By Sabreen Ahmed, Research Associate

Editor’s note: This post is based on the fifth edition of the David Gardiner and Associates (DGA) Corporate Climate Tracker, which is updated on an ongoing basis. Check back for exclusive, periodic updates. You can find the article introducing the tracker here.

DGA is beginning the new year with an update to its Corporate Climate Tracker, to reflect changes in corporate climate commitments and participation in climate initiatives.

The Tracker is designed to help stakeholders understand how businesses are—or aren’t—engaging on climate, by summarizing their participation in a portfolio of major climate initiatives. Using publicly available data, the tracker captures participation in climate-related initiatives from CeresThe Climate GroupClean Energy Buyers Association (CEBA), Science-Based Targets InitiativeWe Are Still In and the We Mean Business Coalition.

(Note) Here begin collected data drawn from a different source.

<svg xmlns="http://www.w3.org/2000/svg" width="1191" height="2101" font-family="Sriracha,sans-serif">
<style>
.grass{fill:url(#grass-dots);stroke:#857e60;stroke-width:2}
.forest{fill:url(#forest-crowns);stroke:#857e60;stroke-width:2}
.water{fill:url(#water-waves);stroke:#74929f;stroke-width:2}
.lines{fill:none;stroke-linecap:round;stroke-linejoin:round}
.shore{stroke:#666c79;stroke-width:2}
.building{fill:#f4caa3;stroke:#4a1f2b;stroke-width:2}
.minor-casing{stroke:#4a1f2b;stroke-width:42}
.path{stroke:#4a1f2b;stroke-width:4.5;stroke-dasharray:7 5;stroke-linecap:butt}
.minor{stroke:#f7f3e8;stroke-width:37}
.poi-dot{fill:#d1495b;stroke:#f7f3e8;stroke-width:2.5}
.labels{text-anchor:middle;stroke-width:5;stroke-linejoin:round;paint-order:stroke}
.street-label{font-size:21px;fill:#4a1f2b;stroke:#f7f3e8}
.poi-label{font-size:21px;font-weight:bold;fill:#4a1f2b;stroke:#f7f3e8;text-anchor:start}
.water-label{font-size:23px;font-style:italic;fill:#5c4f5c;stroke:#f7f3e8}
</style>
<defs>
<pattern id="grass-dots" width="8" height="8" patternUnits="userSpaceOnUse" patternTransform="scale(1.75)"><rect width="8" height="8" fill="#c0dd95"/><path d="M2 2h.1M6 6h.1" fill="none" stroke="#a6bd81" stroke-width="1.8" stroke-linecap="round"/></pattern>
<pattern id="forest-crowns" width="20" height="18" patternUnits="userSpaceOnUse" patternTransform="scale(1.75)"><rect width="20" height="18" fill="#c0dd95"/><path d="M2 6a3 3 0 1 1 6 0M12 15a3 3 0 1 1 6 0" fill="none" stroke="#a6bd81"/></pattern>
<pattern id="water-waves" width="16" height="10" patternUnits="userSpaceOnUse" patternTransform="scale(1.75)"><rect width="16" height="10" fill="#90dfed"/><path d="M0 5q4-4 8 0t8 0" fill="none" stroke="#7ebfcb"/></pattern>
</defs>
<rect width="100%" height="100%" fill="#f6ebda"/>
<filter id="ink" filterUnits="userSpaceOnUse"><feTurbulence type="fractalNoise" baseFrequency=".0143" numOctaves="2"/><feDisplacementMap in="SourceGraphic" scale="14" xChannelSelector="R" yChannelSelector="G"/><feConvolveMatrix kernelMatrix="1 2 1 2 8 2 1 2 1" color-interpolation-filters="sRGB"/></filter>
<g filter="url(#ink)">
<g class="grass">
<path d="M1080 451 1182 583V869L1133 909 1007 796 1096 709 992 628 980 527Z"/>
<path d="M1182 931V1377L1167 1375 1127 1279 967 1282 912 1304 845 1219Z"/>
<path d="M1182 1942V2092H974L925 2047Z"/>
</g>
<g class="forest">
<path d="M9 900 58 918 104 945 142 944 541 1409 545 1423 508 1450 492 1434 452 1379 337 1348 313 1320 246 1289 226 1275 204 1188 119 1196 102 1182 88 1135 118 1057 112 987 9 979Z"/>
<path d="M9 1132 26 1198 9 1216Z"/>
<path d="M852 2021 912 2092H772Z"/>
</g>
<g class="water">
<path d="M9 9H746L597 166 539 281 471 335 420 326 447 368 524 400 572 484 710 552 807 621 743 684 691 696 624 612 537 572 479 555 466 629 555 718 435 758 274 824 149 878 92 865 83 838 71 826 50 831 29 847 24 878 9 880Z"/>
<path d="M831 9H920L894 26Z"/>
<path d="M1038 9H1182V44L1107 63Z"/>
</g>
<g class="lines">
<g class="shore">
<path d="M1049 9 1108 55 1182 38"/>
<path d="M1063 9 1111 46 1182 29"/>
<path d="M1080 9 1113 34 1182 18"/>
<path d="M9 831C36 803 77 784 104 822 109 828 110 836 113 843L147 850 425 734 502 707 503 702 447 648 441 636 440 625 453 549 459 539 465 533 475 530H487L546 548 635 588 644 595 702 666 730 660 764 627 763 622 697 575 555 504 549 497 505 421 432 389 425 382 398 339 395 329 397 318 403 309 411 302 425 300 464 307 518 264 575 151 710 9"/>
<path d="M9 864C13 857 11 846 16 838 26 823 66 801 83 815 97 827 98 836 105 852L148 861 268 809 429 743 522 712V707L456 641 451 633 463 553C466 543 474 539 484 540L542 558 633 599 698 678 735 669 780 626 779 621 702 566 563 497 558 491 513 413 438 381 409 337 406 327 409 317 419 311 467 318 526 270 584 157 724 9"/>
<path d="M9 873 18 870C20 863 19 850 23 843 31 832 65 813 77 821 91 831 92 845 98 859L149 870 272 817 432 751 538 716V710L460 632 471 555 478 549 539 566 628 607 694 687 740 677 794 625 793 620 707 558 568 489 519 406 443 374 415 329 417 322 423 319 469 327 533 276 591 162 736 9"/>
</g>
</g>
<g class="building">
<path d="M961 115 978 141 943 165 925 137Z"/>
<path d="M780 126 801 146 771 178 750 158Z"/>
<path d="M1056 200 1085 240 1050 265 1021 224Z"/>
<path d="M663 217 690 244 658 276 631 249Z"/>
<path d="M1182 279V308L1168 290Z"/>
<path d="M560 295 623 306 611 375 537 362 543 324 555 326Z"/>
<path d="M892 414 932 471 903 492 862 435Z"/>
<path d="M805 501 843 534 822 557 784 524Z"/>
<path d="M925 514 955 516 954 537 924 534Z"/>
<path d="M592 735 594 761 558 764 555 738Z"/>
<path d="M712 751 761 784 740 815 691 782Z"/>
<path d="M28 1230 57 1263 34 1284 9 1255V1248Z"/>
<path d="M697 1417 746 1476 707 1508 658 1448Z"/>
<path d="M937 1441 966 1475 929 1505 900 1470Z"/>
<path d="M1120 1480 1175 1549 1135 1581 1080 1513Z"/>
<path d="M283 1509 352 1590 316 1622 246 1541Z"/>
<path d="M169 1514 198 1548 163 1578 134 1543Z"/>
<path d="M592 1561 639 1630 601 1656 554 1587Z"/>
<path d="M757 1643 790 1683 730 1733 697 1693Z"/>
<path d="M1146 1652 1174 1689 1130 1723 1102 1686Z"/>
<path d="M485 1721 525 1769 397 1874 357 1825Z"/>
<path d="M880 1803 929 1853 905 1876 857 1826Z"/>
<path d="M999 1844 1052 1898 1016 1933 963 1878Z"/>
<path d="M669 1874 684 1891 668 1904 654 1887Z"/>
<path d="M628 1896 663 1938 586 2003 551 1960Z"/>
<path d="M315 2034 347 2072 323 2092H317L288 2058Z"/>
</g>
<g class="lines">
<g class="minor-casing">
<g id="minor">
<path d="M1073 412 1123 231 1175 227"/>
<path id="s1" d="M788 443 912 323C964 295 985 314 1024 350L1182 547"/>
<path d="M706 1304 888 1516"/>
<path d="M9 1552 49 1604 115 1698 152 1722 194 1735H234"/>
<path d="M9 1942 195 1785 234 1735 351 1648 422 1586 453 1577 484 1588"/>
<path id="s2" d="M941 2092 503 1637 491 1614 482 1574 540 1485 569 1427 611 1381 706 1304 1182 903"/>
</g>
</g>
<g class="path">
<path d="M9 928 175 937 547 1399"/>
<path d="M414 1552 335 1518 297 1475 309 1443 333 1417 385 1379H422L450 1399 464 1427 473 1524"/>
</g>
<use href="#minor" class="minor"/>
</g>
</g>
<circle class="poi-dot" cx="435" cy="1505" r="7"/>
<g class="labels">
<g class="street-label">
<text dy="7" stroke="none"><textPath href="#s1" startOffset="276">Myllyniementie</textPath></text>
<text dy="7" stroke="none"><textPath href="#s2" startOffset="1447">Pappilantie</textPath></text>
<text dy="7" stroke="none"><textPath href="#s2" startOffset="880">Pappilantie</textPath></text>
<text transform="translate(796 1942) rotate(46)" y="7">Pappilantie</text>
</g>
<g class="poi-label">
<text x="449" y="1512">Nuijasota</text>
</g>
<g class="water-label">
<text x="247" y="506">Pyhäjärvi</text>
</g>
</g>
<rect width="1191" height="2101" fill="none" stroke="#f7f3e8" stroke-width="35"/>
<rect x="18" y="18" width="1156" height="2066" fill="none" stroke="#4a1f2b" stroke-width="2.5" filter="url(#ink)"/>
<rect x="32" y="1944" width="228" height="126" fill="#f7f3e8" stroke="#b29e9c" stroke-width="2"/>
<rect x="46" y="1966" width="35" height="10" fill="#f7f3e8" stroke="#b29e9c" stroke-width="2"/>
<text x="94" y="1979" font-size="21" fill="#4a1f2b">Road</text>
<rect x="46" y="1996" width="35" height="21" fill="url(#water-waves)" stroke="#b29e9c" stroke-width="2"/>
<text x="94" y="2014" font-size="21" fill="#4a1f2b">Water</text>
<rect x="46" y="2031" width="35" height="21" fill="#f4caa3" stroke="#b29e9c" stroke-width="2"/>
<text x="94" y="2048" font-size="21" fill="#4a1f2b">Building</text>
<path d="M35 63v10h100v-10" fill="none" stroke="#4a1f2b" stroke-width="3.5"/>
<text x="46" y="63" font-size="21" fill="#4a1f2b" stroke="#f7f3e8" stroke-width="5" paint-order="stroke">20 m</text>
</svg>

A summary of corporate participation across the six climate initiatives and 19 industry sectors can be found below:

In 2021, there were several notable changes in corporate climate activity:

  • 199 Fortune 500 companies have at least one tracked climate initiative, up from 144 companies in 2020. This is 39% of the U.S. Fortune 500. 53 companies of the total 198 companies, or 27%, are located within the Fortune 100.
  • Companies that joined new initiatives include Aramark, DuPont, Netflix, Home Depot, Tesla, American Family Insurance Group, Coca-Cola, ViacomCBS, and Dell Technologies.
  • All six initiatives saw an increase in corporate presence: Science Based Targets (52 new commitments); We Mean Business (47); CEBA (20); The Climate Group (4); We are Still In (4; and Ceres (2).
  • In total, this update captures 65 new commitments across the full suite of the six initiatives.
  • Financial, Technology, and Health Care companies lead the charge on climate initiatives in 2021. With 28 companies, the financial sector kept its position as the top-ranked sector by number of companies participating in at least one initiative; followed by the Technology and Health Care, with 26 and 20 companies respectively. Fifteen of the nineteen sectors, or nearly 18% of sectors, saw at least one new Fortune 500 company join an initiative.
  • Thirty-five Fortune 500 companies participate in only one initiative. The following twelve companies are participating in all six initiatives: Adobe, Coca-Cola, Dell, eBay, HP, Microsoft, Nike, Target, PepsiCo, Salesforce, Starbucks, and VF Corporation.

DGA created the tracker to provide the market a sense of the movement across corporate climate commitments. Climate change was a major news headline throughout 2021, from extreme winter weather in Texas that left 10 million without power, to forest fires in Colorado during the holiday season.

The climate provisions in the Infrastructure Investment and Jobs Act and other federal legislation from this year demonstrated that addressing the climate crisis and accelerating a clean energy transition are major priorities to policymakers, corporations, and the American people. New corporate commitments to U.N.’s “Race to Zero” campaign were also made ahead of the COP26 conference in Glasgow. It is encouraging to see that participation is increasing across these sustainability initiatives, and that trend should continue into 2022.

In future updates of the Corporate Climate Tracker, DGA will look to incorporate additional climate initiatives that fit within greater decarbonization efforts, including electric vehicle targets and energy efficiency goals.